The analog color darkroom is a magical place where a pitch-black environment allows only the vision of the minds eye. There, and without the use of a camera, Liz Nielsen creates unique photograms by building her own negatives and painting with light.
The way she works in the darkroom is like a musical performance whereby, mixing colors and harmonies, Nielsen creates new gradients. Working with pure color and the edges of each color within the spectrum, Nielsen adds and subtracts wavelengths, playing with diffusion and refraction.
Nielsens negatives resemble flat sculptures with moveable parts into which she pours light.
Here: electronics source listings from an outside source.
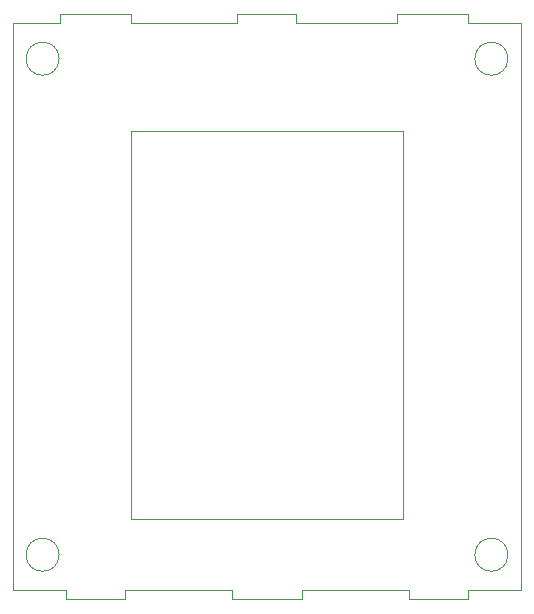
<source format=gm1>
G04 #@! TF.GenerationSoftware,KiCad,Pcbnew,(7.0.0-0)*
G04 #@! TF.CreationDate,2024-03-30T14:09:05+02:00*
G04 #@! TF.ProjectId,radio-battery-replacement,72616469-6f2d-4626-9174-746572792d72,rev?*
G04 #@! TF.SameCoordinates,Original*
G04 #@! TF.FileFunction,Profile,NP*
%FSLAX46Y46*%
G04 Gerber Fmt 4.6, Leading zero omitted, Abs format (unit mm)*
G04 Created by KiCad (PCBNEW (7.0.0-0)) date 2024-03-30 14:09:05*
%MOMM*%
%LPD*%
G01*
G04 APERTURE LIST*
G04 #@! TA.AperFunction,Profile*
%ADD10C,0.050000*%
G04 #@! TD*
G04 APERTURE END LIST*
D10*
X90000000Y-70000000D02*
X90000000Y-118000000D01*
X94500000Y-118750000D02*
X99500000Y-118750000D01*
X114500000Y-118000000D02*
X123500000Y-118000000D01*
X123500000Y-118750000D02*
X128500000Y-118750000D01*
X123500000Y-118000000D02*
X123500000Y-118750000D01*
X94500000Y-118000000D02*
X94500000Y-118750000D01*
X128500000Y-118750000D02*
X128500000Y-118000000D01*
X94500000Y-118000000D02*
X90000000Y-118000000D01*
X99500000Y-118750000D02*
X99500000Y-118000000D01*
X99500000Y-118000000D02*
X108500000Y-118000000D01*
X128500000Y-118000000D02*
X133000000Y-118000000D01*
X133000000Y-118000000D02*
X133000000Y-70000000D01*
X122500000Y-70000000D02*
X114000000Y-70000000D01*
X114000000Y-69250000D02*
X109000000Y-69250000D01*
X122500000Y-69250000D02*
X122500000Y-70000000D01*
X128500000Y-70000000D02*
X133000000Y-70000000D01*
X114000000Y-70000000D02*
X114000000Y-69250000D01*
X109000000Y-69250000D02*
X109000000Y-70000000D01*
X94000000Y-69250000D02*
X94000000Y-70000000D01*
X128500000Y-70000000D02*
X128500000Y-69250000D01*
X100000000Y-70000000D02*
X100000000Y-69250000D01*
X94000000Y-70000000D02*
X90000000Y-70000000D01*
X100000000Y-69250000D02*
X94000000Y-69250000D01*
X109000000Y-70000000D02*
X100000000Y-70000000D01*
X128500000Y-69250000D02*
X122500000Y-69250000D01*
X114500000Y-118750000D02*
X114500000Y-118000000D01*
X108500000Y-118000000D02*
X108500000Y-118750000D01*
X108500000Y-118750000D02*
X114500000Y-118750000D01*
X93900000Y-115000000D02*
G75*
G03*
X93900000Y-115000000I-1400000J0D01*
G01*
X131900000Y-115000000D02*
G75*
G03*
X131900000Y-115000000I-1400000J0D01*
G01*
X93900000Y-73000000D02*
G75*
G03*
X93900000Y-73000000I-1400000J0D01*
G01*
X100000000Y-79100000D02*
X123000000Y-79100000D01*
X123000000Y-79100000D02*
X123000000Y-112000000D01*
X123000000Y-112000000D02*
X100000000Y-112000000D01*
X100000000Y-112000000D02*
X100000000Y-79100000D01*
X131900000Y-73000000D02*
G75*
G03*
X131900000Y-73000000I-1400000J0D01*
G01*
M02*

</source>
To create them, she cuts out transparent shapes and takes apart handmade cardboard puzzles, then reassembles the different forms in the darkness, layering them in a precise way to allow for multiple exposures on light-sensitive paper. Each piece thus requires much planning yet as controlling light is very difficult, surprises always emerge.
Physically moving around the paper as she exposes it, Nielsen variously uses flashlights, bike lights, laser lights, cell phone lights, an enlarger and toy lights to compose and create her images. With so many variables in the process, it is impossible to create the same image twice, making each photogram unique. The paper chosen for her work is important and Liz prefers Fuji papers, either Lustre or FujiFlex the latter in particular thanks to its ultra shiny surface that is so reflective it looks like liquid. It appears to accentuate the transparency of the colors, making them seem to exist both deep inside the paper and on its surface.
Liz Nielsen (born in Wisconsin 1975) lives and works in Brooklyn, NYC. She received a M.F.A. in Photography at the University of Illinois at Chicago and a B.F.A from the School of the Art Institute of Chicago. Liz Nielsen is part of this new generation of have returned to the essential elements of analog photography and its processes as subject matter, reimagining the abstract and painterly potential of the medium. Nielsens work has been exhibited extensively in solo and group shows in Chicago (Zolla/Lieberman Gallery), New York (Danziger Gallery, Laurence Miller Gallery or David Zwirner Gallery), Berlin, Dublin (curated by Jessamyn Flore), recently in Paris (Paris Photo)...soon a solo show in London (Photo London) but also in Budapest following her artists residency. Nielsens exhibitions have also been reviewed in the New York Times, the New Yorker, Artslant, the Wall Street Journal and Libération among others.